The bug itself arose from the fact that the
Range HTTP request header was never standardized for HTML.
"We know what the headers look like, and when they should appear, but there's nothing to say what a browser should actually do with them," explained Archibald.
In the context of media data like audio or video, specifying a range parameter allows the return of a specific range of bytes, which could be useful to listen to a specific portion of a song, for example. But lack of detail about how browsers should handle partial content meant that at least in Firefox and Edge, known data could be mixed with unknown data. Archibald described several attack scenarios in a GitHub issues post.
In an email to The Register, Archibald said he has added steps to the
fetch to block Attack 4, but either he or someone else needs to craft code to deal with the other scenarios. He has also filed bug reports for all four major browsers – Chrome, Edge, Firefox and Safari – to ensure the spec changes get accommodated.

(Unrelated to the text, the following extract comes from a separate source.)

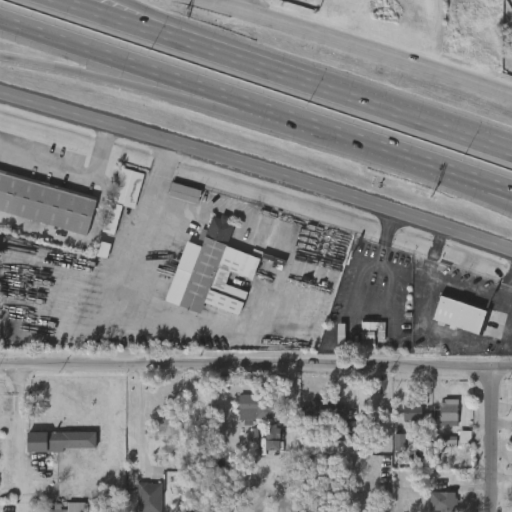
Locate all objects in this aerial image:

"The fillings against all browsers also cover the case where range requests can pass through a service worker, which no browsers allow right now," he said. "The same fixes cover the non-service-worker cases in Edge and Firefox."
Asked how Microsoft might improve its bug reporting protocol, Archibald asked for better communication. "The important thing is to keep the reporter in the loop with browser engineers," he said. "This is what Chrome and Firefox do."
The Register asked Microsoft to comment. We haven't heard back. ®
Updated to add
Microsoft has sent us the following statement, confirming it fixed the hole in this month's Patch Tuesday:
Microsoft released security updates in June 2018, and customers who have Windows Update enabled or who applied the latest security updates are protected automatically.
Final update on June 21
Meanwhile, Jacob Rossi, a Microsoft Edge project manager, told us, via Twitter: "At times through the process we could have been more responsive in our communication with Jake, and we acknowledged this to him and are working to improve. But most of this communication gap was with regard to his desire to disclose the bug irresponsibly."
By irresponsibly, Rossi is referring to Archibald, at one point, suggesting, out of frustration, that he go public with details of the flaw before a patch was ready. "An empty threat to see if there was any way of actually getting a reply," Archibald explained, meaning he had hoped to force Microsoft to respond after 17 days of silence.
Rossi added: "We took this bug seriously, and patched within the industry standard 90-day window. At no point in time did our security team not have access to this bug."